Former US military air field near Bryan, Texas

Bryan Air Force Base was a United States Air Force base in Brazos County, Texas, located west of Bryan.

Bryan Air Force Base was originally activated in 1943 as a U.S. Army Air Forces installation known as Bryan Army Air Field. The base housed a flight instructors' school and was assigned the task of developing a standardized system of instrument flight training. The Full Panel Attitude System developed at the base was one of the most significant contributions the base made to pilot training. The instrument training school at Bryan AAF was the only one of its kind in the United States Army Air Forces.

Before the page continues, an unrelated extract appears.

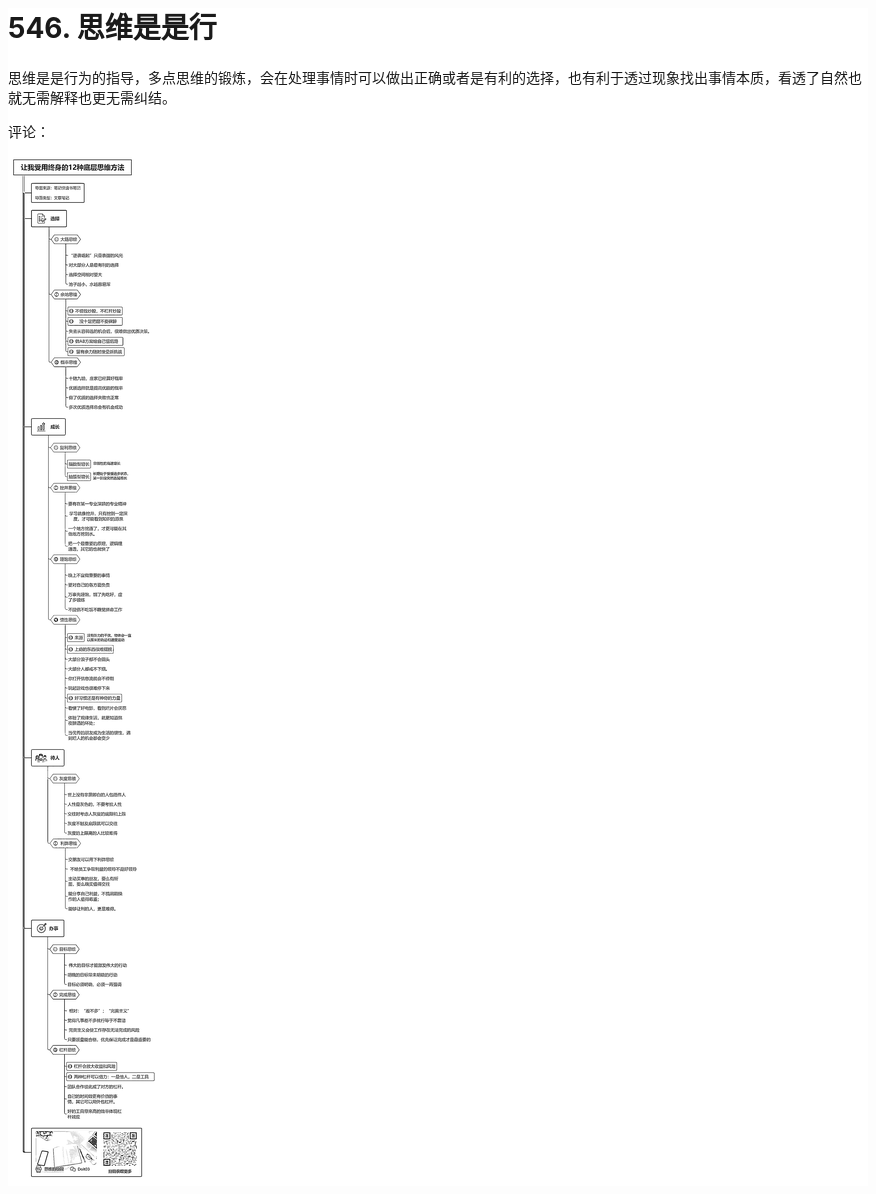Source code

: # 546\. 思维是是行

思维是是行为的指导，多点思维的锻炼，会在处理事情时可以做出正确或者是有利的选择，也有利于透过现象找出事情本质，看透了自然也就无需解释也更无需纠结。

评论：

![](img/731e52eb029e48d3b83d59960ffc9145.jpg)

With the end of World War II (WWII), the base was inactivated. The installation became Bryan Air Force Base upon the establishment of the U.S. Air Force (USAF) as a separate service in September 1947.

Following WWII, enrollment at the nearby Agricultural and Mechanical College of Texas (later renamed Texas A&M University) soared due to the G.I. Bill. Housing was in short supply, so between 1946 and 1950, an estimated 5,500 students lived, studied, ate, and attended classes at what became known as the Annex, located in buildings the USAF was not using. Former students lived and studied in cramped, cheaply built and already-dilapidated WWII buildings without heating, air conditioning or indoor plumbing, and described having to hitchhike to and from the remote site if they did not have their own cars.

In 1951, with the outbreak of the Korean War, the base was reactivated for USAF pilot training and the runways were extended. Assigned to the Air Training Command, it conducted advanced flight training in the T-33 Shooting Star. In 1955, after combat in Korea had wound down, the USAF began reducing operations at the base, and in 1957, it announced that the base would be inactivated again in 1958. The USAF fully vacated the base in May 1961.

In 1962, the land and buildings were leased for twenty years to Texas A&M under an arrangement that allowed the General Services Administration to reclaim the base in the event of a national emergency, with a provision allowing the university to eventually buy it outright at a prearranged price that was discounted by five percent each year the lease continued. Texas A&M continued to renew the lease, and in 1988, full ownership of the former base was transferred to Texas A&M at virtually no cost. The site is now home to A&M's RELLIS campus.